- **Task instructions**
Nothing but the line holding "cybersecurity risk and take the steps to" and the lines after it, through the end of the records, should be set down, each exactly as it is.

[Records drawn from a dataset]
-- Opening Marker --
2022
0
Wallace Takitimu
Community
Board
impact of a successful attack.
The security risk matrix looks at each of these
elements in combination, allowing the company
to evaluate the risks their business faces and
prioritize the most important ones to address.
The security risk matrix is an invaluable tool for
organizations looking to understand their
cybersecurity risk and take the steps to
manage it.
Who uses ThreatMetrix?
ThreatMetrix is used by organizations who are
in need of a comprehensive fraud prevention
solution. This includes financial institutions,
-- Closing Marker --
- **Answer to the problem**
cybersecurity risk and take the steps to
manage it.
Who uses ThreatMetrix?
ThreatMetrix is used by organizations who are
in need of a comprehensive fraud prevention
solution. This includes financial institutions,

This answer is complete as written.